ScaDS Logo

COMPETENCE CENTER
FOR SCALABLE DATA SERVICES
AND SOLUTIONS

Integrating Canonical Text Service Support in the CLARIN Infrastructure

This joint effort of ScaDS and CLARIN Leipzig resulted in a connection between CTS and CLARIN that provids a fine-granular reference system for CLARIN and opens its infrastructure for many Digital Humanists across the world.

The Common Language Resources and Technology Infrastructure CLARIN is a european research infrastructure project with the goal to provide a huge interoperable research environment for researchers and is for example described in detail in the german article "Was sind IT-basierte Forschungsinfrastrukturen fuer die Geistes- und Sozialwissenschaften und wie koennen sie genutzt werden?" by Gerhard Heyer, Thomas Eckart and Dirk Goldhahn. Generally, CLARIN combines the efforts of various research groups to build an interoperable set of tools, data sets and web based workflows. This interoperability for example enables facetted document search over several different servers of different research groups in the Virtual Language Observatory VLO. Some of the more philisophic aspects of the Canonical Text Service Protocol are implied by its self purpose in Digital Humanities that is for example discussed in https://www.scads.de/de/blog/223-connecting-digital-humanities-with-the-clarin-infrastructure-2?showall=&start=5. More technical benefits are a flexible granularity of the references, its highly specialized performant implementation and its position as an address to outsource text content. By adding CTS support in CLARIN, these technical benefits (especially the finer granularity) can directly address some of the issues that are listed by Thomas Eckart in the paper "Jochen Tiepmar, Thomas Eckart, Dirk Goldhahn und Christoph Kuras: Canonical Text Services in CLARIN - Reaching out to the Digital Classics and beyond. In: CLARIN Annual Conference 2016, 2016"

* Many of the current solutions treat textual resources as atomic, i.e. all provided interfaces are focused on the complete resource. The inherent structure of textual data is left to be processed by external tools or manually extracted by the user. Although this being acceptable for some use cases, a highly integrated research environment loses much of its power and applicability for research questions if ignoring this obvious fact.

* Textual resources do not have a typical granularity. Even for rather similar textual resources (like Web-based corpora or document-centric collections) it can not be assumed to have a ”default structure” on which analysis or resource aggregation can take place. As a consequence many approaches require and assume a standard format that is foundation for all provided applications and interfaces.

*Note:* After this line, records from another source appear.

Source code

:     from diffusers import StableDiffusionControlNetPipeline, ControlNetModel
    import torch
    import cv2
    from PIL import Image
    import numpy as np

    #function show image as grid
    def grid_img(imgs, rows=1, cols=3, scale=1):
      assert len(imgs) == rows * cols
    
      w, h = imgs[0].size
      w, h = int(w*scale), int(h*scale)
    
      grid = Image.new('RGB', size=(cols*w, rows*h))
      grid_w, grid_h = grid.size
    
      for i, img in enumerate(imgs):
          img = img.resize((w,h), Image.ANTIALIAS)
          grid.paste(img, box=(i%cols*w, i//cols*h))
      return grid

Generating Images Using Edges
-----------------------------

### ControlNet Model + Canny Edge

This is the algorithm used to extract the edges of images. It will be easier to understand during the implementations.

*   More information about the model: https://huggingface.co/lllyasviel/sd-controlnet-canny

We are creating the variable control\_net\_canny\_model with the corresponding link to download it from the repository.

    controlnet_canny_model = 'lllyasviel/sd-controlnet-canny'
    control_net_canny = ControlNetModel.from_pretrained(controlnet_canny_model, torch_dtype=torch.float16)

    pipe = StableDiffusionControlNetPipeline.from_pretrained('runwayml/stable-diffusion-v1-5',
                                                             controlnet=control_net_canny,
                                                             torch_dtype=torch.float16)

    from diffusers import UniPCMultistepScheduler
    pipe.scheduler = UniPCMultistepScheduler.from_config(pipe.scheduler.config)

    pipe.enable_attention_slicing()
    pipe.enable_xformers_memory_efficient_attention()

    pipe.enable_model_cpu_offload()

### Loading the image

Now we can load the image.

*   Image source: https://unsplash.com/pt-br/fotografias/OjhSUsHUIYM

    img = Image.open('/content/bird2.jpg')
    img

* Granularity has to be addressed as a basic feature of (almost) all textual resources. Current infrastructures make usage of several identification and resolving systems (like Handle, DOI, URNs etc.) but a fine-grained identification and retrieval of (almost) arbitrary parts are hardly supported or have to be artificially modelled using features that these systems provide. As a consequence even textual resources already provided in CLARIN are often not directly accessible or combinable because of the heterogeneity of used reference solutions or the level of supported granularity.

The result of this work is that CTS URNs for a configurable type of text part are now included in the Virtual Language Observatory together with a import interface for CTS instances. After a very well received presentation at the CLARIN Annual Conference 2016 in Aix-en-Provence, several discussions about a further inclusion and various implications of CTS as a (internally used) text communication protocol have started, that also indicated that - eventhough this work already provides significant benefits for many researchers - this first step has to be considered as just the tip of the iceberg. Future work will include an interface between the Federated Content Search of CLARIN and the fulltext search of CTS as well as the connection to WebLicht via a MIME-Type based interface.